Function calling in Llama 3 Instruct models follows a JSON-based tool definition format compatible with the OpenAI tool calling interface, enabling direct substitution in applications built against that standard. The model generates tool calls as structured JSON objects within its response, which application code parses and executes. Multi-turn tool use — where the model makes a tool call, receives the result, and continues reasoning — is supported through the conversation format, enabling agent loops with Llama 3 that require minimal custom code beyond standard chat completion API calls.
Llama 3's safety training uses adversarial red-teaming datasets that include jailbreak attempts, harmful instruction following, and sensitive topic handling. Despite strong safety performance on standard benchmarks, Llama 3 Instruct models are more permissive than Claude or GPT-4 on certain edge cases by design — Meta explicitly calibrated the safety-utility trade-off toward helpfulness for developers who need to build applications with custom safety layers rather than relying entirely on model-level refusals. Organizations deploying Llama 3 should plan to implement domain-specific safety evaluation and guardrail layers appropriate for their use case.

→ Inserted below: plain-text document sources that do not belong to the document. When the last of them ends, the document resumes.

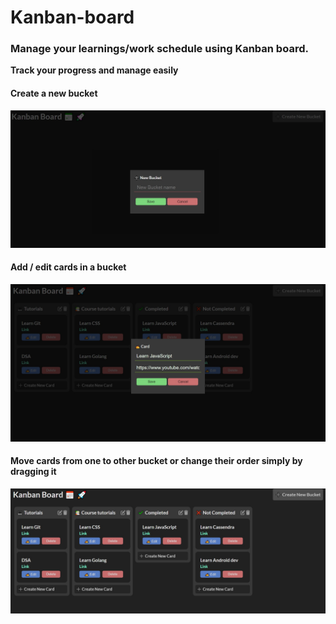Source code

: ﻿# Kanban-board

### Manage your learnings/work schedule using Kanban board.

**Track your progress and manage easily**

#### Create a new bucket

![Image](./images/kanban-2.jpg)

#### Add / edit cards in a bucket

![Image](./images/kanban-3.jpg)

#### Move cards from one to other bucket or change their order simply by dragging it

![Image](./images/kanban-1.jpg)

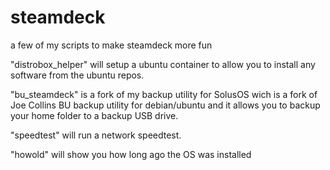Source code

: # steamdeck
a few of my scripts to make steamdeck more fun

"distrobox_helper" will setup a ubuntu container to allow you to install any software from the ubuntu repos.


"bu_steamdeck" is a fork of my backup utility for SolusOS wich is a fork of Joe Collins BU backup utility for debian/ubuntu and it allows you to backup your home folder to a backup USB drive.

"speedtest" will run a network speedtest.

"howold" will show you how long ago the OS was installed
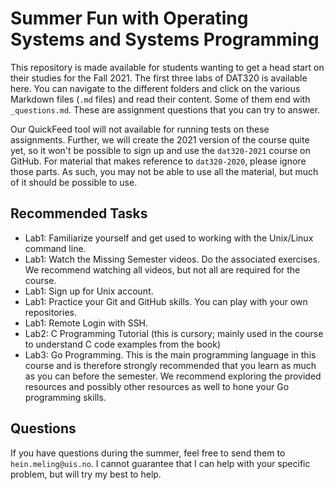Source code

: # Summer Fun with Operating Systems and Systems Programming

This repository is made available for students wanting to get a head start on their studies for the Fall 2021.
The first three labs of DAT320 is available here.
You can navigate to the different folders and click on the various Markdown files (`.md` files) and read their content.
Some of them end with `_questions.md`.
These are assignment questions that you can try to answer.

Our QuickFeed tool will not available for running tests on these assignments.
Further, we will create the 2021 version of the course quite yet, so it won't be possible to sign up and use the `dat320-2021` course on GitHub.
For material that makes reference to `dat320-2020`, please ignore those parts.
As such, you may not be able to use all the material, but much of it should be possible to use.

## Recommended Tasks

- Lab1: Familiarize yourself and get used to working with the Unix/Linux command line.
- Lab1: Watch the Missing Semester videos.
  Do the associated exercises.
  We recommend watching all videos, but not all are required for the course.
- Lab1: Sign up for Unix account.
- Lab1: Practice your Git and GitHub skills. You can play with your own repositories.
- Lab1: Remote Login with SSH.
- Lab2: C Programming Tutorial (this is cursory; mainly used in the course to understand C code examples from the book)
- Lab3: Go Programming.
  This is the main programming language in this course and is therefore strongly recommended that you learn as much as you can before the semester.
  We recommend exploring the provided resources and possibly other resources as well to hone your Go programming skills.

## Questions

If you have questions during the summer, feel free to send them to `hein.meling@uis.no`.
I cannot guarantee that I can help with your specific problem, but will try my best to help.
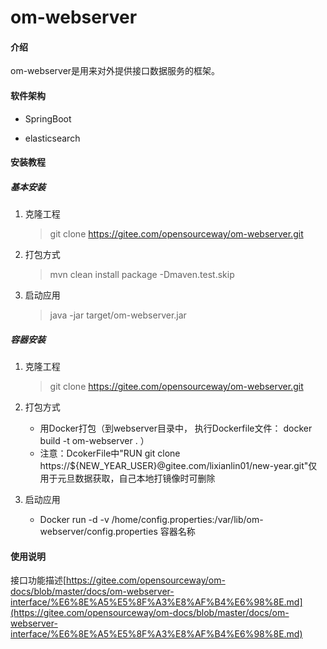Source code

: # om-webserver

#### 介绍

om-webserver是用来对外提供接口数据服务的框架。

#### 软件架构

* SpringBoot

* elasticsearch


#### 安装教程

##### 基本安装
1. 克隆工程
    > git clone https://gitee.com/opensourceway/om-webserver.git

2. 打包方式
    > mvn clean install package -Dmaven.test.skip

3. 启动应用
    > java -jar target/om-webserver.jar


##### 容器安装
1. 克隆工程
    > git clone https://gitee.com/opensourceway/om-webserver.git

2. 打包方式
    * 用Docker打包（到webserver目录中， 执行Dockerfile文件： docker build -t om-webserver . ）
    * 注意：DcokerFile中"RUN git clone https://${NEW_YEAR_USER}@gitee.com/lixianlin01/new-year.git"仅用于元旦数据获取，自己本地打镜像时可删除

3. 启动应用
    * Docker run -d -v /home/config.properties:/var/lib/om-webserver/config.properties 容器名称



#### 使用说明

接口功能描述[https://gitee.com/opensourceway/om-docs/blob/master/docs/om-webserver-interface/%E6%8E%A5%E5%8F%A3%E8%AF%B4%E6%98%8E.md](https://gitee.com/opensourceway/om-docs/blob/master/docs/om-webserver-interface/%E6%8E%A5%E5%8F%A3%E8%AF%B4%E6%98%8E.md)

Quantized Llama 3 variants maintain strong quality relative to full-precision at 4-bit and 8-bit precision levels, making them practical choices for memory-constrained deployments. The 70B model in Q4_K_M quantization requires approximately 40GB of VRAM — fitting on 2× A100 40GB GPUs or a single A100 80GB — while retaining performance comparable to the full FP16 model on most tasks. This accessibility has made quantized Llama 3 70B one of the most widely deployed open-weight models for production use cases requiring near-frontier quality at reduced infrastructure cost.